> [What you will do]:
Answer these from the post on AWS Kinesis:
1. How often must the learning-time log be stacked?
2. Which two changes did the team make after last week's incident?
3. How does the post say streaming data is generated?

Processing large streams of data records and ananylze with AWS Kinesis, AWS Athena

2022/01/09 12:48
#Video Log #AWS Kinesis #Streaming Data


Our service provides a learning management service for our users through logs of learning time. This log must be stacked every 30 seconds and most of the request in our service is this works. This is likely to make incidents due to many traffic and unfortunately, it happened last week. we scaled up a class of the instance and change the CGI configuration, but we should migrate this request to another place to resolve the root cause.
uwsgi[13273]: [pid: 13292|app: 0|req: 2826/352183] () {44 vars in 778 bytes} [Mon Jan 10 11:30:50 2022] POST /v1/video/player/kollus/notify => generated 0 bytes in 224 msecs (HTTP/1.1 200) 6 headers in 0 bytes (0 switches on core 0) uwsgi[13273]: Mon Jan 10 11:30:50 2022 - SIGPIPE: writing to a closed pipe/socket/fd (probably the client disconnected) on request /v1/video/player/kollus/notify (ip !!! Jan 13 06:15:24 ip-172-31-46-126 uwsgi[26570]: OSError: write error uwsgi_response_writev_headers_and_body_do(): Broken pipe [core/writer.c line 296] during GET / (
The problems are expected that the requests of log callback disconnect before the response. This makes an insufficient number of sockets to connect new requests.

AWS Kinesis

Definition : Amazon Kinesis makes it easy to collect, process, and analyze real-time, streaming data so you can get timely insights and react quickly to new information. Amazon Kinesis offers key capabilities to cost-effectively process streaming data at any scale, along with the flexibility to choose the tools that best suit the requirements of your application. With Amazon Kinesis, you can ingest real-time data such as video, audio, application logs, website clickstreams, and IoT telemetry data for machine learning, analytics, and other applications. Amazon Kinesis enables you to process and analyze data as it arrives and responds instantly instead of having to wait until all your data is collected before the processing can begin.
AWS kinesis help to process streaming data for us. But What is the streaming data? The mean of streaming data is continuously and sequentially generated by different sources. Such data should be processed incrementally using stream processing techniques without having access to all of the data. And According to the definition, the video learning data which should be logged in our services is also streaming data.

> [Data provided]:
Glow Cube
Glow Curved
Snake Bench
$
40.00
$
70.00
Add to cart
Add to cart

==

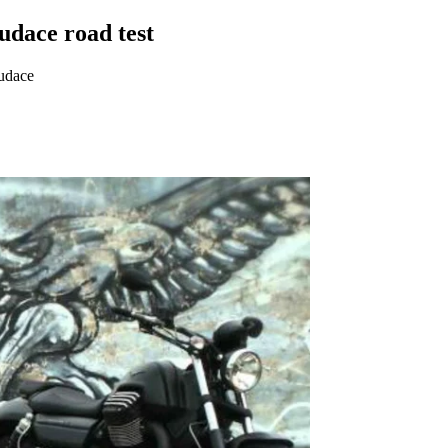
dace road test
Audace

---

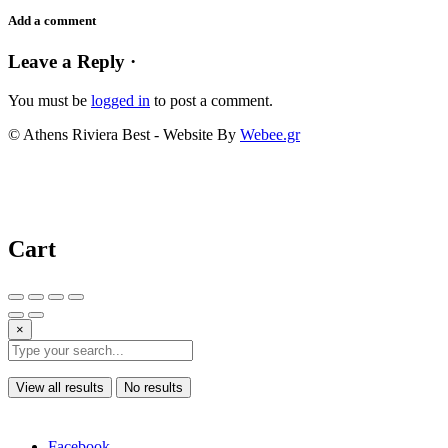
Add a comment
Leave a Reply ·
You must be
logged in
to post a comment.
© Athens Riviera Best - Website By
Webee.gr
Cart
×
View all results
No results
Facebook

> [Your response]:
1. Every 30 seconds.
2. They scaled up a class of the instance and changed the CGI configuration.
3. Continuously and sequentially, by different sources.